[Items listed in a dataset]
══════

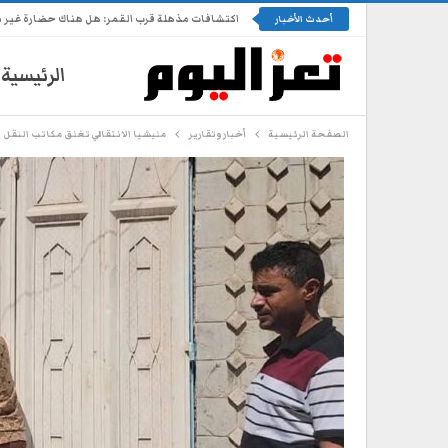
اكتشافات مذهلة قرب القمر: هل هناك حضارة غير 
أحدث الأخبار
الرئيسية
الصفحة الرئيسية
أخبار وتقارير
مليشيا الانتقالي تغلق مكاتب النقل ا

══════

▶ **WHAT IS BEING ASKED**: Every entry must be transcribed exactly. Pictures do not belong in the copy.

▶ **RESPONSE AREA**:
اكتشافات مذهلة قرب القمر: هل هناك حضارة غير 
أحدث الأخبار
الرئيسية
الصفحة الرئيسية
أخبار وتقارير
مليشيا الانتقالي تغلق مكاتب النقل ا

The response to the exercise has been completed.